Pelakunya merupakan karyawan swasta, wiraswasta, buruh, mahasiswa, dan aparat. Sa’adah pun pernah diancam. Gaham (gertakan) itu mulai dari teror pesan dan telepon, dituntut balik secara hukum hingga ancaman nonfisik. Dulu ada pendamping yang diancamsantet.
Akan tetapi, dia dan orang terdekatnya juga manusia biasa. Sekitar 12 tahun menguatkan korban, Sa’adah sempat merasa lelah hati. Namun, bukan santet atau ancaman para pengecut yang menyebabkannya.
Ia tidak habis pikir, kasus kekerasan seksual terus berulang. ”Apakah yang sudah kami lakukan ini tidak berpengaruh ke masyarakat? Atau sebaliknya, warga sudah mulai speak up dan melaporkan kasus,” ujarnya.
Keluarga juga sempat cemas. Mereka mengingatkan Sa’adah agar berhati-hati. Terlebih lagi, ia pernah keguguran saat mendampingi sejumlah kasus kekerasan seksual. Namun, anak keempat dari sembilan bersaudara ini memberi pemahaman bahwa ia mencoba membantu orang banyak.

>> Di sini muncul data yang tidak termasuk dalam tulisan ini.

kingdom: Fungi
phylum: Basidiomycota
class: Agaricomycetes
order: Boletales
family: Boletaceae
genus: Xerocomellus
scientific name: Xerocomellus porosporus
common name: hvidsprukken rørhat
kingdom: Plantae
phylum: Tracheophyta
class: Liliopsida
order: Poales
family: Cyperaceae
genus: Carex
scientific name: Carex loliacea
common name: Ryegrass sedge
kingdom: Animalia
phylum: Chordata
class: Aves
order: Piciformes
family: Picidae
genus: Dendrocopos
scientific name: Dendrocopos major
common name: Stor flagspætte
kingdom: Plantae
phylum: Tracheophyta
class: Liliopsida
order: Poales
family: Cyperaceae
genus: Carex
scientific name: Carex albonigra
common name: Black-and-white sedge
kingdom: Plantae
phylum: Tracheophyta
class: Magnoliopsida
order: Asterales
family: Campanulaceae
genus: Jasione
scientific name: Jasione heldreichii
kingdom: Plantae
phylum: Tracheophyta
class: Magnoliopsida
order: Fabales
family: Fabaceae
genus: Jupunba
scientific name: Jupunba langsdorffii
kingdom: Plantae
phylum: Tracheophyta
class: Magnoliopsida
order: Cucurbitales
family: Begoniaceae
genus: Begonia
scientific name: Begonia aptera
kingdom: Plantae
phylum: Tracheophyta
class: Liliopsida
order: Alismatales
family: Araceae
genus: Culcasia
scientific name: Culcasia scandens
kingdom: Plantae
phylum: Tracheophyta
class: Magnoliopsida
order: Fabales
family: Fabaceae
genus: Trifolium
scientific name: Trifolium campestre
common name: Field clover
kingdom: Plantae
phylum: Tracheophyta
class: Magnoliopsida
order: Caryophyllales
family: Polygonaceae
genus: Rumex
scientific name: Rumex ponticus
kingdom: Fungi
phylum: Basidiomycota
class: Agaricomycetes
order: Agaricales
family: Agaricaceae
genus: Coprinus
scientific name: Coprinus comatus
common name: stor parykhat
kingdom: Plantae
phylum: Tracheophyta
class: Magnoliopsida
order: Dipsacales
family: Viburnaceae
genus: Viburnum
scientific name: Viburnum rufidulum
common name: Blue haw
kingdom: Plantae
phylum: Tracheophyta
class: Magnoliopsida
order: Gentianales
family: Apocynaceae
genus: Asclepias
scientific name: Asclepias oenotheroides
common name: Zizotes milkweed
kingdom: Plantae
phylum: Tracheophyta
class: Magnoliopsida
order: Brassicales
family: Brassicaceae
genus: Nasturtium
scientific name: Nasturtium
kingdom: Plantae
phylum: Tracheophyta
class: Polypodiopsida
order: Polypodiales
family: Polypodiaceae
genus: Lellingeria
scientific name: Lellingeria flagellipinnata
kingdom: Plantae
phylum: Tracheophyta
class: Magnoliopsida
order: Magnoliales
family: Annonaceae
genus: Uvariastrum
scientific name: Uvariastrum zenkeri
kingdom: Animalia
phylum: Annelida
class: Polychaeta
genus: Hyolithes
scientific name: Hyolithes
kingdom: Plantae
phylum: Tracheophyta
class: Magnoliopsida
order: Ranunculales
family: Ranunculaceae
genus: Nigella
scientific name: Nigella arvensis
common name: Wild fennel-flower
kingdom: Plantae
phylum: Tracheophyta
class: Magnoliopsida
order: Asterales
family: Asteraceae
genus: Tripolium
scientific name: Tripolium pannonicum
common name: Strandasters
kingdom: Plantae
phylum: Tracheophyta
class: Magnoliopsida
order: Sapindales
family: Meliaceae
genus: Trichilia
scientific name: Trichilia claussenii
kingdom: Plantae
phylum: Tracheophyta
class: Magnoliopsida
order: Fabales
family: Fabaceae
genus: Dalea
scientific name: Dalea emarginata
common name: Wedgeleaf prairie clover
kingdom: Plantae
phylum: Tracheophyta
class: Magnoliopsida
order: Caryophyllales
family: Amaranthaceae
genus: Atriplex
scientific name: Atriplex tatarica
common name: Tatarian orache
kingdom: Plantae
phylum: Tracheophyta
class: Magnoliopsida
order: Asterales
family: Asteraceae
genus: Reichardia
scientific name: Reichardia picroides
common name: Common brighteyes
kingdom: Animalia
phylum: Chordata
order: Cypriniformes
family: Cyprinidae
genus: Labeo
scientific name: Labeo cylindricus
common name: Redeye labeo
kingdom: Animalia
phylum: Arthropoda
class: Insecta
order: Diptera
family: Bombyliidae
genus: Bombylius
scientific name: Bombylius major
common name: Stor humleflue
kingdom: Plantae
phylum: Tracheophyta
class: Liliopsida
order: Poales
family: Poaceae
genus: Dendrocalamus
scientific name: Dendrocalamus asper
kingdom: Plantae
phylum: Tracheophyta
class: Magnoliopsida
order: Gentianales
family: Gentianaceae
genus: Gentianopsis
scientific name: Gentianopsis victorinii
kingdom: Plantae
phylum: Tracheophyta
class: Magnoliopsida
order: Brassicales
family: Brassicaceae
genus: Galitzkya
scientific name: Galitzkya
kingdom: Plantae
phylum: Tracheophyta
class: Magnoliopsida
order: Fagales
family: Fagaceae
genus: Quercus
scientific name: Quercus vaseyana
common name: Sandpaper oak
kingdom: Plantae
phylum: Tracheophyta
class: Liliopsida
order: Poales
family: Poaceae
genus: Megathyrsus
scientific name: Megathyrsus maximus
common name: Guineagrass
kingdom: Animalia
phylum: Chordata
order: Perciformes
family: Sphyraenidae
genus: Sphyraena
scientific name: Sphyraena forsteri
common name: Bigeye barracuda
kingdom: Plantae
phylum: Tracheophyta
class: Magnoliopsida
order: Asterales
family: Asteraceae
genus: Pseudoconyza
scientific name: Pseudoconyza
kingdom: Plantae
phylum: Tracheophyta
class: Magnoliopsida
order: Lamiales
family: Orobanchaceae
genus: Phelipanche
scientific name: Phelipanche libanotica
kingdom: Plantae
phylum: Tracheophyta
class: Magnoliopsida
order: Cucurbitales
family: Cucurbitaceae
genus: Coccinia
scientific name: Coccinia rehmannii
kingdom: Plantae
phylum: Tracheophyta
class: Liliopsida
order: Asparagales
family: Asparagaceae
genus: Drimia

Seperti almarhum ayahnya yang berprofesi sebagai guru, Sa’adah juga ingin membagikan pengetahuannya, terutama tentang perlindungan perempuan dan anak. ”Prinsipnya, selama saya masih bisa, di mana pun, sama siapa pun, saya akan melakukan itu. Karena persoalan kekerasan ini enggak tahu kapan selesai,” ungkapnya.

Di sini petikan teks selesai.